Task directions: Could you reproduce, exactly and alone, the lines running from the one with "697 123 0.50" to the end of the data below?

Collected data entries:
Content starts

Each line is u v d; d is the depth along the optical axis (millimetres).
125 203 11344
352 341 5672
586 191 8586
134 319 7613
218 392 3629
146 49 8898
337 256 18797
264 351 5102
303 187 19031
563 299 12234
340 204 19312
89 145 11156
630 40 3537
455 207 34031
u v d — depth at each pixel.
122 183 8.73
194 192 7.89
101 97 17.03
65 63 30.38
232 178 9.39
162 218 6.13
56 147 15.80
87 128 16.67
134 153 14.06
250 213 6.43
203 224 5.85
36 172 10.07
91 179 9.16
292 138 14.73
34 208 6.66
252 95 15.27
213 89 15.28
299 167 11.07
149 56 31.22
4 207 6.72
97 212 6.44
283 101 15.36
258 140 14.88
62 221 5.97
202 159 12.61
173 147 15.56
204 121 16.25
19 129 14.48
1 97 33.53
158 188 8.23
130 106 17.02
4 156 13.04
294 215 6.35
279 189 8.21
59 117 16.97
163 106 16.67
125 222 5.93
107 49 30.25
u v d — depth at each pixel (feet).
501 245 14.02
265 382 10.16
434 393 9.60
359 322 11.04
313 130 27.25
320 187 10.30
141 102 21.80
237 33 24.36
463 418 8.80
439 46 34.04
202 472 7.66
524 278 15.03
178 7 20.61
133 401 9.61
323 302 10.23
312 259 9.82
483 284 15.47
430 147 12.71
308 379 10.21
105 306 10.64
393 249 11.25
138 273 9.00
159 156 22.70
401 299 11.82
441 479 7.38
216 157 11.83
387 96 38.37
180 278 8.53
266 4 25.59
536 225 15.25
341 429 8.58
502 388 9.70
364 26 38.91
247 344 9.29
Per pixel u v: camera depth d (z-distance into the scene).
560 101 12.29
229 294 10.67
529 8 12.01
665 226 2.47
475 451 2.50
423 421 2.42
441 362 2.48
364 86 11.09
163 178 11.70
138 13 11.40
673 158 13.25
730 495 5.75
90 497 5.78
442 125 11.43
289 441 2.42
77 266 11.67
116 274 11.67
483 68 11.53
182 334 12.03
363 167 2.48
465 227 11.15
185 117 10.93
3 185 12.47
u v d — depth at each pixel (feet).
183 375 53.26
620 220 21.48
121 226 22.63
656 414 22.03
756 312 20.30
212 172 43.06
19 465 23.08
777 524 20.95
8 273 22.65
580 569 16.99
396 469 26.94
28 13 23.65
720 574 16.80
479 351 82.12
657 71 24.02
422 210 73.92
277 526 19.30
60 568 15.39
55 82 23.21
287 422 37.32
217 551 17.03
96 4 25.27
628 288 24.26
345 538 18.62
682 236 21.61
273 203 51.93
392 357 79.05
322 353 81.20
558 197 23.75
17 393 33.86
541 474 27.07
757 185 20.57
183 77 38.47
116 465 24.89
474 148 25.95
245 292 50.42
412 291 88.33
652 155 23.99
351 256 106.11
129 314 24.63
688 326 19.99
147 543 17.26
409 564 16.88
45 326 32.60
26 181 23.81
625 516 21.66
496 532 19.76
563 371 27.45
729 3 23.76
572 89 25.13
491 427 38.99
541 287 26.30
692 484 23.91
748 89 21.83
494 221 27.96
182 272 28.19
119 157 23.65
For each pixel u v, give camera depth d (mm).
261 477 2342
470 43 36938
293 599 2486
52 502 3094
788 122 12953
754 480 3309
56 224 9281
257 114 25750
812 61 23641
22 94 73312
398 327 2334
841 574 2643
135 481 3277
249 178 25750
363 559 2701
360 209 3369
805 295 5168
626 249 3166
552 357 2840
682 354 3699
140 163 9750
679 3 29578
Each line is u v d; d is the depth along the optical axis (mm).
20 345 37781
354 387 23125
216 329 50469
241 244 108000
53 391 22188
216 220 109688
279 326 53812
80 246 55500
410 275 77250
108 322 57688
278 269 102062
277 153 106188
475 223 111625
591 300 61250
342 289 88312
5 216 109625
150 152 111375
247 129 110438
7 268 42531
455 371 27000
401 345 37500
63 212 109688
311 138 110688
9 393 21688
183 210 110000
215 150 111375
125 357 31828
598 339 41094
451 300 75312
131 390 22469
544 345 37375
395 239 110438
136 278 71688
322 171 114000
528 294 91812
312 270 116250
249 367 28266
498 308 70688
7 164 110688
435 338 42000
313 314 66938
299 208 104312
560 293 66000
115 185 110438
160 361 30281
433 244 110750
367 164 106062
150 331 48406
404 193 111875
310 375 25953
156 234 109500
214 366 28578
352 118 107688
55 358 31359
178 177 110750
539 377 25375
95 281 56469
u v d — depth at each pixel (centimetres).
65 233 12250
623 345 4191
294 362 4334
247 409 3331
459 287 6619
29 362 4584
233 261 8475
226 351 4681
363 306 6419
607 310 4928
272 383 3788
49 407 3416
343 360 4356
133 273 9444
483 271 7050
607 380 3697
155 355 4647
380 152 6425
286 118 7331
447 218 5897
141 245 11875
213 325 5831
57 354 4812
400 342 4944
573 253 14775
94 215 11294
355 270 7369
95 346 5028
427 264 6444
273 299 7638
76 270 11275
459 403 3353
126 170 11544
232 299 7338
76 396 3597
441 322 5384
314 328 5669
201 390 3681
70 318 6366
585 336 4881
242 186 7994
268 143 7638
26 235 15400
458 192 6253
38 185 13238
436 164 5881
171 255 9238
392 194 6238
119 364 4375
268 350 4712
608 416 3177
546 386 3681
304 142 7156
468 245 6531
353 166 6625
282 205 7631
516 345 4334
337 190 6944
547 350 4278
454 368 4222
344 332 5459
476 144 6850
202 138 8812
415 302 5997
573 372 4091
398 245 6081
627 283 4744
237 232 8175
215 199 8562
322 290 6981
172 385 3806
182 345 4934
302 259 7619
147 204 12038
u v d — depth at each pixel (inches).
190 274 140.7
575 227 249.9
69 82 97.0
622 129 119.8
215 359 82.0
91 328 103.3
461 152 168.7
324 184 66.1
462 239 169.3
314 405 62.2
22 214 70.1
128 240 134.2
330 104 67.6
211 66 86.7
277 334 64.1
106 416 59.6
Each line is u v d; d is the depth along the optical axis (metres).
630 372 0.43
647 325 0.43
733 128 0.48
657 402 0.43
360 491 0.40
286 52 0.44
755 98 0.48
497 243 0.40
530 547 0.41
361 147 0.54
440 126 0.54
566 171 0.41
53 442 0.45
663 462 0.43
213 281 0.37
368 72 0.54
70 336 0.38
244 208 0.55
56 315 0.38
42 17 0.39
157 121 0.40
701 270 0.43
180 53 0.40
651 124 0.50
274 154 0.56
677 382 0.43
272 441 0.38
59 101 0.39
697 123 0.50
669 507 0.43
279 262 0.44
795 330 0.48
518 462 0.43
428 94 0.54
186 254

Content ends

Your solution:
697 123 0.50
669 507 0.43
279 262 0.44
795 330 0.48
518 462 0.43
428 94 0.54
186 254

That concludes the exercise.